• [Instruções das tarefas]:
• a. Responda com base no texto sobre a inteligência artificial na campanha eleitoral argentina:
(i) Que figura britânica aparece, no vídeo sobre a guerra das Malvinas, ordenando "atacar o Belgrano"?
(ii) Segundo o texto, quem teria produzido o vídeo falso em que Massa aparece usando a droga?
(iii) Que cargo do governo Sergio Massa ocupa, conforme o texto?
• b. Escreva a continuação do texto sobre a inteligência artificial na campanha eleitoral argentina, a partir do ponto em que ele termina.

• [Documento]:
###
Se a campanha eleitoral brasileira de 2022 foi notadamente marcada pelo uso de Fake News e ferramentas de disseminação de massa, a da Argentina este ano traz uma vertente ainda mais aprofundada do uso da tecnologia para a manipulação digital: a Inteligência Artificial.
De um lado, um vídeo realista de um fato histórico: a guerra das Malvinas, com soldados argentinos e a primeira ministra britânica Margaret Thatcher ordenando “atacar o Belgrano”, episódio no qual deixaram mortos centenas de argentinos. Na peça visual, o peronista Sergio Massa fala: “um país não pode ser liderado por quem admira seus inimigos”.
De outro, um vídeo também realista com Sergio Massa cheirando cocaína. Apesar da aparência real, à diferença do primeiro, este é um episódio falso, também denominado deepfake. Ambas peças midiáticas foram criadas com Inteligência Artificial.
Neste vídeo, ainda disponível no Youtube, uma manipulação com o candidato governista usando a droga.
Esse tem sido um forte tom da campanha eleitoral na Argentina. O vídeo da reprodução do afundamento do navio cruzador General Belgrano na Guerra das Malvinas foi um investimento direto da campanha do ministro da Economia que enfrenta o candidato da ultradireita Javier Milei.
Já o vídeo falso no qual o peronista aparece usando a droga teria sido produzido por apoiadores de Milei, e não sua campanha direta. Assim como este, outros vídeos e fotos manipulam e constroem narrativas com inteligência artificial para o embate político.
Neste vídeo feito com recortes e manipulações digitais por apoiadores de Milei, Massa aparece pronunciando conteúdos chulos e obscenos.
###
• [Material fornecido]:
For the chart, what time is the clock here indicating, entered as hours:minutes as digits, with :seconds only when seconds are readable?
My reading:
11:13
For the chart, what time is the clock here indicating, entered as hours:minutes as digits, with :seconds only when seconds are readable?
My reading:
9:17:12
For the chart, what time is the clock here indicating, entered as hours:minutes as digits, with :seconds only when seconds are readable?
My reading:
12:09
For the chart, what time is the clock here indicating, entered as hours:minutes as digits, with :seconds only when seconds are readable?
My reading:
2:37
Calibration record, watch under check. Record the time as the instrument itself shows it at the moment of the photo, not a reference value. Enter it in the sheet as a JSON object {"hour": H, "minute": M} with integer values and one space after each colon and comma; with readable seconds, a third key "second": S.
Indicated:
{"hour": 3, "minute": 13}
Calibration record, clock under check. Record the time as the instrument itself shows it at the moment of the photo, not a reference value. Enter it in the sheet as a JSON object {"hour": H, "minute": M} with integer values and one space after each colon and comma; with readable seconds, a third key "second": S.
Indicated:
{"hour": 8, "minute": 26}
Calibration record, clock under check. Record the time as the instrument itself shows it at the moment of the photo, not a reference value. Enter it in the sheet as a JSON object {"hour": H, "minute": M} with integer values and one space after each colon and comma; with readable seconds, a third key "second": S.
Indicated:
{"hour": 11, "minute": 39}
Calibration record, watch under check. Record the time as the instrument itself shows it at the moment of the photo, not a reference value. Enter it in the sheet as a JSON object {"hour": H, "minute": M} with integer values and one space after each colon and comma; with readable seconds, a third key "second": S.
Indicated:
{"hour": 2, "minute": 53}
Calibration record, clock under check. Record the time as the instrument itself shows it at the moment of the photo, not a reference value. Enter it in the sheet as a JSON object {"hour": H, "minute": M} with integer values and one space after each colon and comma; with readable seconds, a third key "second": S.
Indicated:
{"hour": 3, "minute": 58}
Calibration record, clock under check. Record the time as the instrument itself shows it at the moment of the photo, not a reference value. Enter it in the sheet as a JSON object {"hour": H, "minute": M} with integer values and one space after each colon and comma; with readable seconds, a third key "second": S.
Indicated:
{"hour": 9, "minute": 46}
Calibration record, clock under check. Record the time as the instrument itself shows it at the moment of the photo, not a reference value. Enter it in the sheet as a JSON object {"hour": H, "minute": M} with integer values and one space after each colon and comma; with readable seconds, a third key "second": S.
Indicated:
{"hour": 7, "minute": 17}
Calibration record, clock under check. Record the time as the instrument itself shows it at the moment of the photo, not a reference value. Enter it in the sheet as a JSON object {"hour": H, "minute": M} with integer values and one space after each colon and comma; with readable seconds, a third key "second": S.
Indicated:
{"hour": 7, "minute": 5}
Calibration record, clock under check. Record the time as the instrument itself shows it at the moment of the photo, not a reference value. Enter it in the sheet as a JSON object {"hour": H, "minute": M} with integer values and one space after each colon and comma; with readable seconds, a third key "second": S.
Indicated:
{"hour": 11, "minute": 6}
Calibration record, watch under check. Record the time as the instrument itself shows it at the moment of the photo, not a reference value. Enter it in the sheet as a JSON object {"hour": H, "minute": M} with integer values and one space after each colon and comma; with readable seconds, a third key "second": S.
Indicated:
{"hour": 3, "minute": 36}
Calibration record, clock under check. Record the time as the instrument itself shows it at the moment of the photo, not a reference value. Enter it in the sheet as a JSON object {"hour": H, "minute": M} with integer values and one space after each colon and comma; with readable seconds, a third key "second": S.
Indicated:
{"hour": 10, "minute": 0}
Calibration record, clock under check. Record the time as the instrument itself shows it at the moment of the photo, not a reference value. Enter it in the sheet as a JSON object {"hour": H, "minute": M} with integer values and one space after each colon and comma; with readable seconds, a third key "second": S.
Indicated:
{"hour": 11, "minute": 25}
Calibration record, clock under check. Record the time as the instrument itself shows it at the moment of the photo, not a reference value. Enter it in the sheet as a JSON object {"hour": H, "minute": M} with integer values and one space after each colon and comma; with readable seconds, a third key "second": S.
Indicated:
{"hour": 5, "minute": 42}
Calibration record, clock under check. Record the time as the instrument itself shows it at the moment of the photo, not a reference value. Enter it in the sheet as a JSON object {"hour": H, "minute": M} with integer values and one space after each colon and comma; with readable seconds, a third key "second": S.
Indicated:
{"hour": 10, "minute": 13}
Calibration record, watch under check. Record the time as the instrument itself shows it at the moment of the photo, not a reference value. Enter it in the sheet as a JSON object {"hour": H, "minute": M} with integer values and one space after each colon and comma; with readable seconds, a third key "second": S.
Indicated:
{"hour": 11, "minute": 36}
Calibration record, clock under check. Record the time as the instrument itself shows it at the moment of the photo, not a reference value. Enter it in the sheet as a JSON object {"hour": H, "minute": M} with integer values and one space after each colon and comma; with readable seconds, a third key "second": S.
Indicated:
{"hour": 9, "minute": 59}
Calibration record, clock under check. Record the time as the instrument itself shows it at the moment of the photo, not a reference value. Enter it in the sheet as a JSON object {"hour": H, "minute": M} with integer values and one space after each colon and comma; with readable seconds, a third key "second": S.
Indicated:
###
• [Respostas]:
• a.
(i) A primeira-ministra britânica Margaret Thatcher.
(ii) Apoiadores de Milei, e não a campanha direta dele.
(iii) Ministro da Economia.

• b.
Para a pesquisadora Paula Guedes, doutoranda em Direito e Inteligência Artificial pela Universidade Católica Portuguesa – Centro Regional do Porto e Mestre em Direito Internacional e Europeu, e membro da Data Privacy Brasil, há uma “clara diferença” entre o uso de IA com propósitos escancaradamente figurativos e com humor para aquelas que atuam confundindo e manipulando os eleitores.
“Nas criações de imagens por IA com conteúdo humorístico, é mais provável que as discussões não sejam levadas para a manipulação do discurso público e criação de desordem informacional”, afirmou, ao GGN. Entretanto, nestes casos, segundo ela, há que se observar critérios de direito de imagem e crimes contra a honra, incluindo a possibilidade de garantia de direitos de resposta.
“Já nos casos de utilização com clara finalidade de enganar o eleitorado, por falsear a realidade, não se trata apenas dessas questões de imagem e honra, mas de desinformação, o que pode levar à manipulação do discurso público, dificuldade de se estabelecer discussões públicas esclarecidas e exacerbação da polarização política, como vemos acontecer nos últimos tempos, inclusive recentemente nas eleições argentinas.”
Assim como no Brasil, na Argentina ainda não há lei ou regulação sobre o uso da Inteligência Artificial para manipular fatos. Atualmente, tramitam no Brasil projetos de lei que regulam e criminalizam tais práticas.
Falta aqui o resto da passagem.